• _TASK_
Please copy every one of the rows below word for word, without changing anything.

***** INFORMATION SUPPLIED *****

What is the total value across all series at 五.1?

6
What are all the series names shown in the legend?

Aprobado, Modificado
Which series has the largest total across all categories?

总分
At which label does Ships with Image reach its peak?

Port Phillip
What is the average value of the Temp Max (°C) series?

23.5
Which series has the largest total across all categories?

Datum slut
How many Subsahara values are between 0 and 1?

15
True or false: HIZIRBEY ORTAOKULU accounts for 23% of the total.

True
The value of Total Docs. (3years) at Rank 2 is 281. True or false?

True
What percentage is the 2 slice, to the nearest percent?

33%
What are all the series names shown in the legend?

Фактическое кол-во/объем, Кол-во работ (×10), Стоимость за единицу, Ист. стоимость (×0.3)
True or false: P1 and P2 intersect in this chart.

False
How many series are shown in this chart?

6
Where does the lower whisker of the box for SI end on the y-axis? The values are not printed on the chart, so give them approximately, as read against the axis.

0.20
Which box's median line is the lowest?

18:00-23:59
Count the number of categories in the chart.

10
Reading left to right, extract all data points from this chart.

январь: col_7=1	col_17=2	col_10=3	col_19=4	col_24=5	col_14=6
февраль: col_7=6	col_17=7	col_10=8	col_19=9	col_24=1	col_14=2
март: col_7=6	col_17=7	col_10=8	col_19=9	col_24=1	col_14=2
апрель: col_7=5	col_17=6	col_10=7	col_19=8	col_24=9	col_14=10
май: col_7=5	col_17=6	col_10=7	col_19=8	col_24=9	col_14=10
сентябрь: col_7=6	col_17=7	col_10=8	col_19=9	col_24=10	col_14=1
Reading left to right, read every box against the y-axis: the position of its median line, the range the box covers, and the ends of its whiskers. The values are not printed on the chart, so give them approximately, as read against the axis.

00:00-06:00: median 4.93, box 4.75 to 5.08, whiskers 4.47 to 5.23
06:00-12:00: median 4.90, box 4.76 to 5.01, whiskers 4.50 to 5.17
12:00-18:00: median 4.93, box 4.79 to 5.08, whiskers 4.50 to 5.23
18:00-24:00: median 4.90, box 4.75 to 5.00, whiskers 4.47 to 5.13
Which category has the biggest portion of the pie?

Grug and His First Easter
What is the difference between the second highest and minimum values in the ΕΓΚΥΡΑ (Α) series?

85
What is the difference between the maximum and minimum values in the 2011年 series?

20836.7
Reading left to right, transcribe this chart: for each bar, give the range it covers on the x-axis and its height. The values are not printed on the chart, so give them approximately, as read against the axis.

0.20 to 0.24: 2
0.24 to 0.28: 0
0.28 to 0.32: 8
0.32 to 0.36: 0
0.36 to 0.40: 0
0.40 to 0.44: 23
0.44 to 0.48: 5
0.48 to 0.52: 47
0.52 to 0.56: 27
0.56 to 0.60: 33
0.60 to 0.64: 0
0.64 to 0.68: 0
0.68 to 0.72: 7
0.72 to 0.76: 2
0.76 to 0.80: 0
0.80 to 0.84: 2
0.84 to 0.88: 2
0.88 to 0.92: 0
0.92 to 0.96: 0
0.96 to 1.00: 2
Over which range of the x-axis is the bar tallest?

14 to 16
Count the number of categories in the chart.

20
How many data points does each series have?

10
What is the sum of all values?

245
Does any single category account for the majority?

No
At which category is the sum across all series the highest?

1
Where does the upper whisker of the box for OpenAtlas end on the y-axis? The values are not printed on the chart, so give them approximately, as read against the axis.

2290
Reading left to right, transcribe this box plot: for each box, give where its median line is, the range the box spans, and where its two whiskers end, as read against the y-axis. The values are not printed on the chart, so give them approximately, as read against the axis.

*****

• _ANSWER SPACE_
What is the total value across all series at 五.1?

6
What are all the series names shown in the legend?

Aprobado, Modificado
Which series has the largest total across all categories?

总分
At which label does Ships with Image reach its peak?

Port Phillip
What is the average value of the Temp Max (°C) series?

23.5
Which series has the largest total across all categories?

Datum slut
How many Subsahara values are between 0 and 1?

15
True or false: HIZIRBEY ORTAOKULU accounts for 23% of the total.

True
The value of Total Docs. (3years) at Rank 2 is 281. True or false?

True
What percentage is the 2 slice, to the nearest percent?

33%
What are all the series names shown in the legend?

Фактическое кол-во/объем, Кол-во работ (×10), Стоимость за единицу, Ист. стоимость (×0.3)
True or false: P1 and P2 intersect in this chart.

False
How many series are shown in this chart?

6
Where does the lower whisker of the box for SI end on the y-axis? The values are not printed on the chart, so give them approximately, as read against the axis.

0.20
Which box's median line is the lowest?

18:00-23:59
Count the number of categories in the chart.

10
Reading left to right, extract all data points from this chart.

январь: col_7=1	col_17=2	col_10=3	col_19=4	col_24=5	col_14=6
февраль: col_7=6	col_17=7	col_10=8	col_19=9	col_24=1	col_14=2
март: col_7=6	col_17=7	col_10=8	col_19=9	col_24=1	col_14=2
апрель: col_7=5	col_17=6	col_10=7	col_19=8	col_24=9	col_14=10
май: col_7=5	col_17=6	col_10=7	col_19=8	col_24=9	col_14=10
сентябрь: col_7=6	col_17=7	col_10=8	col_19=9	col_24=10	col_14=1
Reading left to right, read every box against the y-axis: the position of its median line, the range the box covers, and the ends of its whiskers. The values are not printed on the chart, so give them approximately, as read against the axis.

00:00-06:00: median 4.93, box 4.75 to 5.08, whiskers 4.47 to 5.23
06:00-12:00: median 4.90, box 4.76 to 5.01, whiskers 4.50 to 5.17
12:00-18:00: median 4.93, box 4.79 to 5.08, whiskers 4.50 to 5.23
18:00-24:00: median 4.90, box 4.75 to 5.00, whiskers 4.47 to 5.13
Which category has the biggest portion of the pie?

Grug and His First Easter
What is the difference between the second highest and minimum values in the ΕΓΚΥΡΑ (Α) series?

85
What is the difference between the maximum and minimum values in the 2011年 series?

20836.7
Reading left to right, transcribe this chart: for each bar, give the range it covers on the x-axis and its height. The values are not printed on the chart, so give them approximately, as read against the axis.

0.20 to 0.24: 2
0.24 to 0.28: 0
0.28 to 0.32: 8
0.32 to 0.36: 0
0.36 to 0.40: 0
0.40 to 0.44: 23
0.44 to 0.48: 5
0.48 to 0.52: 47
0.52 to 0.56: 27
0.56 to 0.60: 33
0.60 to 0.64: 0
0.64 to 0.68: 0
0.68 to 0.72: 7
0.72 to 0.76: 2
0.76 to 0.80: 0
0.80 to 0.84: 2
0.84 to 0.88: 2
0.88 to 0.92: 0
0.92 to 0.96: 0
0.96 to 1.00: 2
Over which range of the x-axis is the bar tallest?

14 to 16
Count the number of categories in the chart.

20
How many data points does each series have?

10
What is the sum of all values?

245
Does any single category account for the majority?

No
At which category is the sum across all series the highest?

1
Where does the upper whisker of the box for OpenAtlas end on the y-axis? The values are not printed on the chart, so give them approximately, as read against the axis.

2290
Reading left to right, transcribe this box plot: for each box, give where its median line is, the range the box spans, and where its two whiskers end, as read against the y-axis. The values are not printed on the chart, so give them approximately, as read against the axis.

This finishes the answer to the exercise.